The Department of Environment, Food and Rural Affairs, the Rural Payments Agency and the Government Digital Service were unable to work together effectively, leading to disruptions and delay in delivering a single computerized system for processing the payments, Parliament’s Public Accounts Committee said in a report published Wednesday. Managers proffered explanations including “we worked on different floors” and “we dressed differently,” according to the cross-party panel.
“The enduring mental image is of managers, having seemingly lost sight of the purpose of the project, devoting their energies to a childish turf war instead,” said Chairwoman Meg Hillier. “If the department is to build trust in this program and other projects it first needs to rebuild trust with farmers.”
The cost of the program ballooned to 215 million pounds ($300 million) from 155 million pounds, according to the committee. It recommended that Defra should set out clear milestones for when it expects to pay farmers, pointing out that 38 percent of farmers were given payments on Dec. 1, the first day possible, compared with more than 90 percent in previous years.

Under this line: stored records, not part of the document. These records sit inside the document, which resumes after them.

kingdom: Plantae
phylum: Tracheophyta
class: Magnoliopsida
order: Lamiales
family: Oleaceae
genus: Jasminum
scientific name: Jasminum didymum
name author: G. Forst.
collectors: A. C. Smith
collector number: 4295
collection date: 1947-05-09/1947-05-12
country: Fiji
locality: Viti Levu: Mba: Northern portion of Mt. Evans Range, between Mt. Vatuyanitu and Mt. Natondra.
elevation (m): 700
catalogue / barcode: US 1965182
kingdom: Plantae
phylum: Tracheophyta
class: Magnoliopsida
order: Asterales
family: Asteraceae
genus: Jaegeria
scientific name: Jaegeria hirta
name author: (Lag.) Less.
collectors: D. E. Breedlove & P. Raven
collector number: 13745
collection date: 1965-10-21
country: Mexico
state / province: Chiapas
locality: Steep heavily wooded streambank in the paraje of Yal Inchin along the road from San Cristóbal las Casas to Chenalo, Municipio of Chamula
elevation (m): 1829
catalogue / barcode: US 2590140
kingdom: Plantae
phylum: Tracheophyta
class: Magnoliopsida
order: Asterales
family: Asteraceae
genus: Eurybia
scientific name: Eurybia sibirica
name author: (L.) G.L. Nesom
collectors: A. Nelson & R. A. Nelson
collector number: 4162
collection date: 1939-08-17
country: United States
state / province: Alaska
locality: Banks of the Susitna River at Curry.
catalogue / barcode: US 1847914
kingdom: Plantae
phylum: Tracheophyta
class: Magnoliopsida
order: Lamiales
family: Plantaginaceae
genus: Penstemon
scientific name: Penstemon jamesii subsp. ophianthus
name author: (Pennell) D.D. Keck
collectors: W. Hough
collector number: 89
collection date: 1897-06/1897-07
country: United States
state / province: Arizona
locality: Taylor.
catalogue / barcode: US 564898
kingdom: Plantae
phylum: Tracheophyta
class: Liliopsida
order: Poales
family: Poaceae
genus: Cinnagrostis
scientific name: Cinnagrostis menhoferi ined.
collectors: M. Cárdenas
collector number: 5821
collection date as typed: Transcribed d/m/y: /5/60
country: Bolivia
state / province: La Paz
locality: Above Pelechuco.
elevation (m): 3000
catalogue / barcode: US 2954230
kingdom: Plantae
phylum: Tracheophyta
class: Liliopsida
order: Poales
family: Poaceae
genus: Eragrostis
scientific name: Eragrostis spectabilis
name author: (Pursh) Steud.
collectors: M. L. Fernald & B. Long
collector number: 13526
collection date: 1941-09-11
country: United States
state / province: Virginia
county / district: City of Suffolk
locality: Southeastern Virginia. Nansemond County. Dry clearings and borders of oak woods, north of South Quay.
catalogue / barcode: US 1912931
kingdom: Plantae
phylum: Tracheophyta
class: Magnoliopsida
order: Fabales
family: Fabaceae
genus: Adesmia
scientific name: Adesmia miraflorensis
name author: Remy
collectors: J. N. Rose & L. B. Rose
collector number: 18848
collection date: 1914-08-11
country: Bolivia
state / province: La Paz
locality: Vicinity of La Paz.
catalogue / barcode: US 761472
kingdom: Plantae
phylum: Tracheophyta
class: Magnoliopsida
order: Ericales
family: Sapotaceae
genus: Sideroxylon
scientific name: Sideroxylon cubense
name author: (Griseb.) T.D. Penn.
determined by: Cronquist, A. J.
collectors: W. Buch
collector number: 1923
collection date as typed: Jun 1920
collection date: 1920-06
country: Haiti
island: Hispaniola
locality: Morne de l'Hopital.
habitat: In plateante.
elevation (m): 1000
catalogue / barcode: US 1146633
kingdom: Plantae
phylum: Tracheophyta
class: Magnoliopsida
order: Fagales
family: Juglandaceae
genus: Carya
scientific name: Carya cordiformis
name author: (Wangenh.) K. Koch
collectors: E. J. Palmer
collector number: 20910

Setting up a new computer system to deal with the new EU Common Agricultural Policy was a “significant challenge,” but “the collective focus has always remained on getting payments out to farmers as quickly as possible,” Defra said in an e-mailed statement. “Almost all farmers will be paid by the end of this month and the Rural Payments system has been further improved for 2016 to make it easier for farmers to apply for CAP payments.”